Para alguns tipos de tumores, a longo prazo, o tratamento com rádio e quimioterapia alcança o mesmo índice de sobrevida dos pacientes do que o obtido na cirurgia.
Quando já há metástases, isto é, a doença já se espalhou pelo corpo, estudos mundiais têm demonstrado que a quimioterapia representa um benefício importante para os pacientes.
Drauzio – Se o câncer de pulmão for diagnosticado na fase inicial, a cirurgia é o tratamento mais indicado?
Riad Younes – Sem dúvida. Sempre que possível deve-se retirar o tumor. Isso aumenta muito a chance de cura.
Drauzio – Em duas ou três horas, o paciente fica livre do tumor. Com os outros tipos de tratamentos, gasta-se muito mais tempo e aumenta o risco de não conseguir controlar a doença.
Riad Younes – Veja o que acontece com a radioterapia. O doente que não aguenta a cirurgia ou que não quer ser operado, precisa fazer radioterapia durante um mês e meio e quimioterapia por três ou quatro meses. E o tempo prolongado não é o único problema. As chances de cura também são menores.
ORIENTAÇÕES PARA EVITAR O CÂNCER DE PULMÃO
Drauzio – O ideal seria que as pessoas não fumassem. No entanto, a nicotina é uma droga poderosa, mais forte do que a força de vontade da maioria dos fumantes. Para esses indivíduos que fumam há mais de 20 anos, que cuidados são recomendados para evitar o câncer de pulmão, ou pelo menos para diagnosticá-lo precocemente?

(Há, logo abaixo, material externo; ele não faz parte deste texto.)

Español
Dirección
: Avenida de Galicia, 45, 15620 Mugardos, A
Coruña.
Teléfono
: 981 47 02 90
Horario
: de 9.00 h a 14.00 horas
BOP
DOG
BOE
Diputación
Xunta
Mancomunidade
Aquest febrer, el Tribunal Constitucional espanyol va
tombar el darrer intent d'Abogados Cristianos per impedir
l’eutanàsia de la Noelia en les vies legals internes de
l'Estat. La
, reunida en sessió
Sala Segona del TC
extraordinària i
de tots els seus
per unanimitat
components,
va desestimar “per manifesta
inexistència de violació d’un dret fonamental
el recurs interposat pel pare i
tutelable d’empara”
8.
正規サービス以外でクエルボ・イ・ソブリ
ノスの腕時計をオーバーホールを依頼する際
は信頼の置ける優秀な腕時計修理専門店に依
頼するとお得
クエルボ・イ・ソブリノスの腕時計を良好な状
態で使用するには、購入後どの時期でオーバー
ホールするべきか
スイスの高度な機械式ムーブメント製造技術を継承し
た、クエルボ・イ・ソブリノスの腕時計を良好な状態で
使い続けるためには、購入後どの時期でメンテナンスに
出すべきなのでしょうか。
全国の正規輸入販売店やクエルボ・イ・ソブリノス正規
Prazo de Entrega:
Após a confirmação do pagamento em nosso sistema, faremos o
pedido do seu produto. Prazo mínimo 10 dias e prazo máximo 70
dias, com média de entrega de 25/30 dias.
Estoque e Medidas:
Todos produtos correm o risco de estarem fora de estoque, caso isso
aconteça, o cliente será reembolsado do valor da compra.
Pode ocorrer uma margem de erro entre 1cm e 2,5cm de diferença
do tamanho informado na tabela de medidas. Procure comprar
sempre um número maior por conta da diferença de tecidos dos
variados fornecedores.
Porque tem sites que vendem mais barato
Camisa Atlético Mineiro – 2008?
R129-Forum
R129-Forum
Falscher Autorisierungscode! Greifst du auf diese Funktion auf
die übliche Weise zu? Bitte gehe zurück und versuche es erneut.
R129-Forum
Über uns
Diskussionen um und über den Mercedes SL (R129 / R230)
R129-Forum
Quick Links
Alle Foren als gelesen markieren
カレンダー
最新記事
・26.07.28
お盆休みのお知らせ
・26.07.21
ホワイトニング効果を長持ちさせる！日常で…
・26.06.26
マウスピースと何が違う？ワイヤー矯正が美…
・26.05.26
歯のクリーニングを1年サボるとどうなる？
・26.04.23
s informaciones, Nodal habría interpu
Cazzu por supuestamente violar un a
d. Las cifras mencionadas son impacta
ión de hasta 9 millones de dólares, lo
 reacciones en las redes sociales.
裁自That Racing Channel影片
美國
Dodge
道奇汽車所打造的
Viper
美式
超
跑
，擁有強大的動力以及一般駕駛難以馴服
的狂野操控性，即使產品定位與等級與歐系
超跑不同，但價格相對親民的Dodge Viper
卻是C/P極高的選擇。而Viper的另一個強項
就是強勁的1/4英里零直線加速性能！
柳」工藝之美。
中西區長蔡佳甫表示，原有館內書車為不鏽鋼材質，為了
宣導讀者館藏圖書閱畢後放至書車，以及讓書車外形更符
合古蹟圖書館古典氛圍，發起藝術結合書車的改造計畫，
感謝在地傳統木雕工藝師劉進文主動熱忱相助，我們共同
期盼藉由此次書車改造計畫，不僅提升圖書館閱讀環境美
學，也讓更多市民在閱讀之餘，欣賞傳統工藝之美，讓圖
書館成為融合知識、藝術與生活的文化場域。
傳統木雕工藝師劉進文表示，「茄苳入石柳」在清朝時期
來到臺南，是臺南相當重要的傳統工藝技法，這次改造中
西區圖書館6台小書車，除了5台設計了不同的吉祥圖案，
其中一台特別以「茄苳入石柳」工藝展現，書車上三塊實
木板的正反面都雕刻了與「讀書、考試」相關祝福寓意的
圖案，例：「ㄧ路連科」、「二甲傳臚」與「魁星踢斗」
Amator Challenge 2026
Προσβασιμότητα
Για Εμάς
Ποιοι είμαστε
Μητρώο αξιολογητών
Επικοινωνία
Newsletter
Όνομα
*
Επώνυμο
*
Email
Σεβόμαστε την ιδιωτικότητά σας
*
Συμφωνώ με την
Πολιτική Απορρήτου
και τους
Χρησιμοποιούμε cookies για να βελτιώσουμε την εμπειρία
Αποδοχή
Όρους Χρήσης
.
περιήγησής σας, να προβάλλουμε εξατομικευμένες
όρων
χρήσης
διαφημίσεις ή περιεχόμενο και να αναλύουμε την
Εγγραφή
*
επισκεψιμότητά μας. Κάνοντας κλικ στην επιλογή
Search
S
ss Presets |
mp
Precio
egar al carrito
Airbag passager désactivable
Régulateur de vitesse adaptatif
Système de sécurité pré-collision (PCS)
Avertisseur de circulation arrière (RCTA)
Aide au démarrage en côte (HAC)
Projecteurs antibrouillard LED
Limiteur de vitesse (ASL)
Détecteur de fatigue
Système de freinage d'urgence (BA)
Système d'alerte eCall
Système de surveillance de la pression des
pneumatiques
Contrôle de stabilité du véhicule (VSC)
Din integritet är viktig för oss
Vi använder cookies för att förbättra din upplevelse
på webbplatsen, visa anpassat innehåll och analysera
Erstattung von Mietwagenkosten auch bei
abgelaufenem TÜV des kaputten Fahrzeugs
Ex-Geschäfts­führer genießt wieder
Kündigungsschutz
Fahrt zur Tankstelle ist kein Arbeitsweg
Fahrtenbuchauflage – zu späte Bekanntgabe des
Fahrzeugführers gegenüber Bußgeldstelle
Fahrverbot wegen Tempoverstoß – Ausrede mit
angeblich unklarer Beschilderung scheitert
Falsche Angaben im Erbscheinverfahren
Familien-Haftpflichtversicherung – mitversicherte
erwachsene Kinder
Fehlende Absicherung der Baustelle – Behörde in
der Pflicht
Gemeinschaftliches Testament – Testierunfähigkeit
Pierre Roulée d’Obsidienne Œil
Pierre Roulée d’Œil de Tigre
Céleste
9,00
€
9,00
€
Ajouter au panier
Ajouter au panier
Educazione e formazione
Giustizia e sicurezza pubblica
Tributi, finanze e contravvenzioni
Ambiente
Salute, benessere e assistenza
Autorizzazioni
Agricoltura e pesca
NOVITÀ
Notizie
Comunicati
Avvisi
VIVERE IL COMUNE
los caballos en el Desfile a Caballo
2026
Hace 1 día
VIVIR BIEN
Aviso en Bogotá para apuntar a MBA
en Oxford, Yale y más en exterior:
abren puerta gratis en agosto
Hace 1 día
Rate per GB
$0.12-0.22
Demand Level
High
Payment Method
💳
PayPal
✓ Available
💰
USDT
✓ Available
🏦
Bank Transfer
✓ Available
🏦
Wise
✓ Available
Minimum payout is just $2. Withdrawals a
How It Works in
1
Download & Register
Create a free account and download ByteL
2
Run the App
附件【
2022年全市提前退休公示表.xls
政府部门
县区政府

Riad Younes – O câncer de pulmão é a mais temível complicação associada ao cigarro. Em 90% dos casos, é uma doença que acomete os fumantes e, em apenas 10%, pessoas que nunca fumaram. No início do século 20, quando a epidemia do cigarro ainda não tinha se disseminado, era uma enfermidade raríssima. Atualmente, é o câncer que mais mata homens e mulheres, já que elas também são suscetíveis desde que se tornaram dependentes dessa droga nefasta.
A fumaça do cigarro contém mais de quatro mil substâncias nocivas ao organismo. Entra pelos brônquios e se distribui no interior do pulmão até alcançar os alvéolos onde fica presa a sujeira que carrega e não há o que a tire dali. Por isso, o pulmão de um fumante adquire esse aspecto negro que pode ser visto na imagens 1A e 1B, ao contrário do pulmão do jovem ou do adulto não fumante, que é rosado. Dos brônquios impregnados pelo tabaco é possível retirar pedaços de grafite com a pinça durante a cirurgia. Eles parecem pontas de lápis que fazem barulho quando jogadas numa bacia cirúrgica de metal.
No entanto, o pior de tudo não é a dificuldade para respirar nem o aspecto físico do pulmão. No cigarro, há substâncias cancerígenas que, no decorrer dos anos, provocam o aparecimento de tumores malignos especialmente nos pulmões.